== Data extract ==

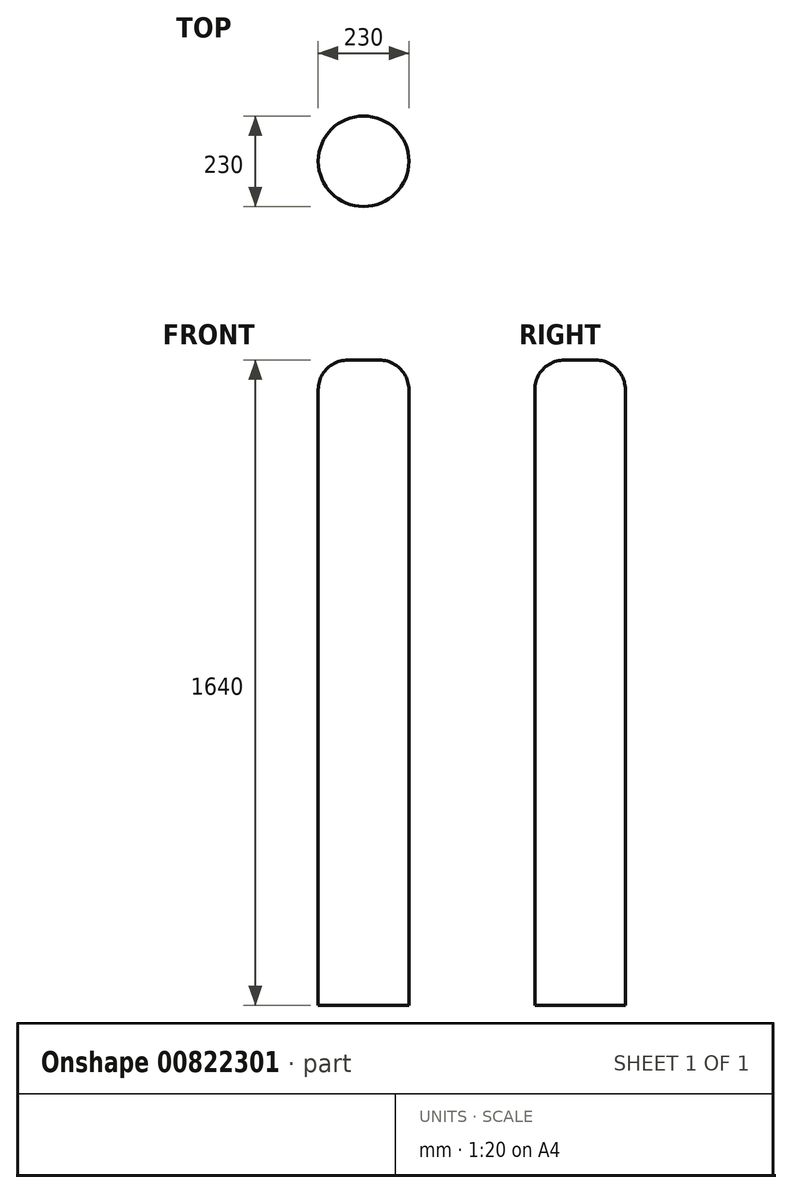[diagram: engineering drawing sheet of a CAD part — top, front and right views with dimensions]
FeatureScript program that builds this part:
annotation { "Feature Type Name" : "Feature", "Feature Type Description" : "" }
export const myFeature = defineFeature(function(context is Context, id is Id, definition is map)
    precondition{}
    {
        {
            var Q0;
            Q0=qCreatedBy(makeId("Top.planeOp"),FACE);
            var sketch = newSketch(context, id + "F0", { "sketchPlane" : qUnion([Q0])});
            skCircle(sketch, "E0", {"center": v(0, 0) * mm, "radius": 115 * mm});
            skSolve(sketch);
        }
        {
            var Q0;
            Q0 = qSketchRegion(id + "F0", true);
            extrude(context, id + "F1", {"entities" : qUnion([Q0]), "depth" : 1640 * mm, "offsetDistance" : 25 * mm});
        }
        {
            var Q0;
            Q0=makeQuery(id+"F1.opExtrude","CAP_FACE",FACE,{"disambiguationData":[OSD([sQuery(id+"F0.wireOp",EDGE,"E0")])],"isStart":false});
            fillet(context, id + "F2", {"entities" : qUnion([Q0]), "tangentPropagation" : true, "radius" : 75 * mm, "defaultsChanged" : true, "vertexSettings" : [], "allowEdgeOverflow" : false});
        }
    });
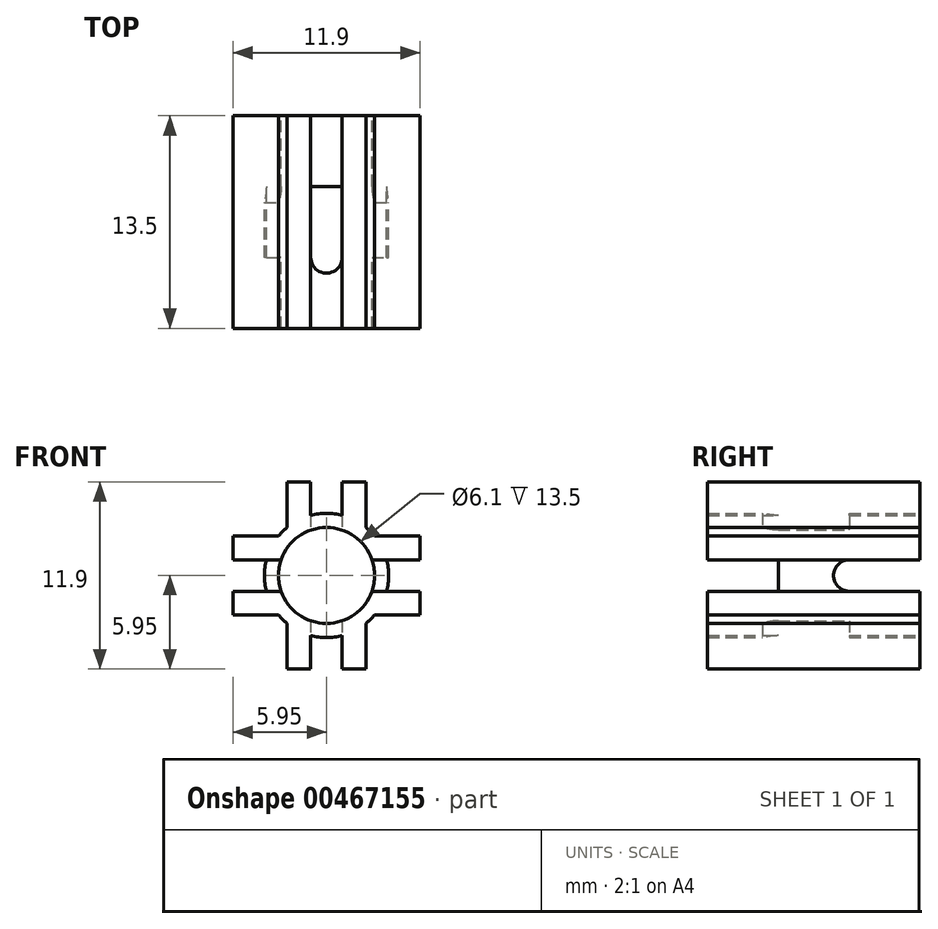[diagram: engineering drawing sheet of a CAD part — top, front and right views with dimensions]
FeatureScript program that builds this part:
annotation { "Feature Type Name" : "Feature", "Feature Type Description" : "" }
export const myFeature = defineFeature(function(context is Context, id is Id, definition is map)
    precondition{}
    {
        {
            assignVariable(context, id + "F0", {"name" : "NumberDepth", "anyValue" : 3.5});
        }
        {
            assignVariable(context, id + "F1", {"name" : "SlotLength", "anyValue" : (getVariable(context, 'NumberDepth') + 1) * mm});
        }
        {
            assignVariable(context, id + "F2", {"name" : "CylinderLength", "anyValue" : (getVariable(context, 'SlotLength') * 3)});
        }
        {
            var Q0;
            Q0=qCreatedBy(makeId("Front.planeOp"),FACE);
            var sketch = newSketch(context, id + "F3", { "sketchPlane" : qUnion([Q0])});
            skCircle(sketch, "E0", {"center": v(0, 0) * mm, "radius": 3.05 * mm});
            skCircle(sketch, "E1", {"center": v(0, 0) * mm, "radius": 3.95 * mm});
            skPoint(sketch, "E2.middle", {"position": v(0, 3.95) * mm});
            skLineSegment(sketch, "E3.bottom", {"start": v(-2.5, 5.95) * mm, "end": v(-1, 5.95) * mm});
            skLineSegment(sketch, "E3.top", {"start": v(-2.5, 3.05) * mm, "end": v(-1, 3.05) * mm});
            skLineSegment(sketch, "E3.left", {"start": v(-2.5, 5.95) * mm, "end": v(-2.5, 3.05) * mm});
            skLineSegment(sketch, "E3.right", {"start": v(-1, 5.95) * mm, "end": v(-1, 3.05) * mm});
            skLineSegment(sketch, "E4", {"start": v(0, 7.85) * mm, "end": v(0, -4.38) * mm, "construction": true});
            skLineSegment(sketch, "E5.MirrorCS", {"start": v(2.5, 5.95) * mm, "end": v(1, 5.95) * mm});
            skLineSegment(sketch, "E6.MirrorCS", {"start": v(1, 5.95) * mm, "end": v(1, 3.05) * mm});
            skLineSegment(sketch, "E7.MirrorCS", {"start": v(2.5, 3.05) * mm, "end": v(1, 3.05) * mm});
            skLineSegment(sketch, "E8.MirrorCS", {"start": v(2.5, 5.95) * mm, "end": v(2.5, 3.05) * mm});
            skLineSegment(sketch, "E9.1.0", {"start": v(-3.05, -2.5) * mm, "end": v(-3.05, -1) * mm});
            skLineSegment(sketch, "E9.1.1", {"start": v(-3.05, 2.5) * mm, "end": v(-3.05, 1) * mm});
            skLineSegment(sketch, "E9.1.2", {"start": v(-5.95, -2.5) * mm, "end": v(-5.95, -1) * mm});
            skLineSegment(sketch, "E9.1.3", {"start": v(-5.95, -1) * mm, "end": v(-3.05, -1) * mm});
            skPoint(sketch, "E9.1.4", {"position": v(-3.95, 0) * mm});
            skLineSegment(sketch, "E9.1.5", {"start": v(-5.95, -2.5) * mm, "end": v(-3.05, -2.5) * mm});
            skLineSegment(sketch, "E9.1.6", {"start": v(-5.95, 2.5) * mm, "end": v(-5.95, 1) * mm});
            skLineSegment(sketch, "E9.1.7", {"start": v(-5.95, 1) * mm, "end": v(-3.05, 1) * mm});
            skLineSegment(sketch, "E9.1.8", {"start": v(-5.95, 2.5) * mm, "end": v(-3.05, 2.5) * mm});
            skLineSegment(sketch, "E9.2.0", {"start": v(2.5, -3.05) * mm, "end": v(1, -3.05) * mm});
            skLineSegment(sketch, "E9.2.1", {"start": v(-2.5, -3.05) * mm, "end": v(-1, -3.05) * mm});
            skLineSegment(sketch, "E9.2.2", {"start": v(2.5, -5.95) * mm, "end": v(1, -5.95) * mm});
            skLineSegment(sketch, "E9.2.3", {"start": v(1, -5.95) * mm, "end": v(1, -3.05) * mm});
            skPoint(sketch, "E9.2.4", {"position": v(0, -3.95) * mm});
            skLineSegment(sketch, "E9.2.5", {"start": v(2.5, -5.95) * mm, "end": v(2.5, -3.05) * mm});
            skLineSegment(sketch, "E9.2.6", {"start": v(-2.5, -5.95) * mm, "end": v(-1, -5.95) * mm});
            skLineSegment(sketch, "E9.2.7", {"start": v(-1, -5.95) * mm, "end": v(-1, -3.05) * mm});
            skLineSegment(sketch, "E9.2.8", {"start": v(-2.5, -5.95) * mm, "end": v(-2.5, -3.05) * mm});
            skLineSegment(sketch, "E9.3.0", {"start": v(3.05, 2.5) * mm, "end": v(3.05, 1) * mm});
            skLineSegment(sketch, "E9.3.1", {"start": v(3.05, -2.5) * mm, "end": v(3.05, -1) * mm});
            skLineSegment(sketch, "E9.3.2", {"start": v(5.95, 2.5) * mm, "end": v(5.95, 1) * mm});
            skLineSegment(sketch, "E9.3.3", {"start": v(5.95, 1) * mm, "end": v(3.05, 1) * mm});
            skPoint(sketch, "E9.3.4", {"position": v(3.95, 0) * mm});
            skLineSegment(sketch, "E9.3.5", {"start": v(5.95, 2.5) * mm, "end": v(3.05, 2.5) * mm});
            skLineSegment(sketch, "E9.3.6", {"start": v(5.95, -2.5) * mm, "end": v(5.95, -1) * mm});
            skLineSegment(sketch, "E9.3.7", {"start": v(5.95, -1) * mm, "end": v(3.05, -1) * mm});
            skLineSegment(sketch, "E9.3.8", {"start": v(5.95, -2.5) * mm, "end": v(3.05, -2.5) * mm});
            skSolve(sketch);
        }
        {
            var Q0;
            Q0 = qSketchRegion(id + "F3", true);
            extrude(context, id + "F4", {"entities" : qUnion([Q0]), "endBound" : BoundingType.SYMMETRIC, "depth" : getVariable(context, 'CylinderLength')});
        }
        {
            var Q0;
            Q0=qCreatedBy(makeId("Right.planeOp"),FACE);
            var sketch = newSketch(context, id + "F5", { "sketchPlane" : qUnion([Q0])});
            skLineSegment(sketch, "E10.bottom", {"start": v(-6.75, 1) * mm, "end": v(-2.25, 1) * mm});
            skLineSegment(sketch, "E10.top", {"start": v(-6.75, -1) * mm, "end": v(-2.25, -1) * mm});
            skLineSegment(sketch, "E10.left", {"start": v(-6.75, 1) * mm, "end": v(-6.75, -1) * mm});
            skLineSegment(sketch, "E10.right", {"start": v(-2.25, 1) * mm, "end": v(-2.25, -1) * mm});
            skLineSegment(sketch, "E11", {"start": v(0, 7.97) * mm, "end": v(0, -8) * mm});
            skLineSegment(sketch, "E12.MirrorCS", {"start": v(6.75, -1) * mm, "end": v(2.25, -1) * mm});
            skLineSegment(sketch, "E13.MirrorCS", {"start": v(6.75, 1) * mm, "end": v(6.75, -1) * mm});
            skLineSegment(sketch, "E14.MirrorCS", {"start": v(2.25, 1) * mm, "end": v(2.25, -1) * mm});
            skLineSegment(sketch, "E15.MirrorCS", {"start": v(6.75, 1) * mm, "end": v(2.25, 1) * mm});
            skArc(sketch, "E16", {"start": v(2.25, 1) * mm, "mid": v(1.25, 0) * mm, "end": v(2.25, -1) * mm});
            skSolve(sketch);
        }
        {
            var Q0;
            Q0 = qSketchRegion(id + "F5", true);
            extrude(context, id + "F6", {"entities" : qUnion([Q0]), "operationType" : NewBodyOperationType.REMOVE, "endBound" : BoundingType.SYMMETRIC, "oppositeDirection" : true, "depth" : 10 * mm});
        }
        {
            var Q0;
            Q0=qCreatedBy(makeId("Top.planeOp"),FACE);
            var sketch = newSketch(context, id + "F7", { "sketchPlane" : qUnion([Q0])});
            skLineSegment(sketch, "E17.left", {"start": v(1, -2.25) * mm, "end": v(1, 2.25) * mm});
            skLineSegment(sketch, "E17.right", {"start": v(-1, -2.25) * mm, "end": v(-1, 2.25) * mm});
            skPoint(sketch, "E17.middle", {"position": v(0, 0) * mm});
            skArc(sketch, "E18", {"start": v(-1, -2.25) * mm, "mid": v(0, -3.25) * mm, "end": v(1, -2.25) * mm});
            skLineSegment(sketch, "E19", {"start": v(-1, 2.25) * mm, "end": v(1, 2.25) * mm});
            skSolve(sketch);
        }
        {
            var Q0;
            Q0 = qSketchRegion(id + "F7", true);
            extrude(context, id + "F8", {"entities" : qUnion([Q0]), "operationType" : NewBodyOperationType.REMOVE, "endBound" : BoundingType.SYMMETRIC, "depth" : 25 * mm});
        }
    });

===

### [Required task]
How many of the lines above contain the string "MirrorCS", matching case exactly? Reply with the number alone.

### [Exercise answer]
8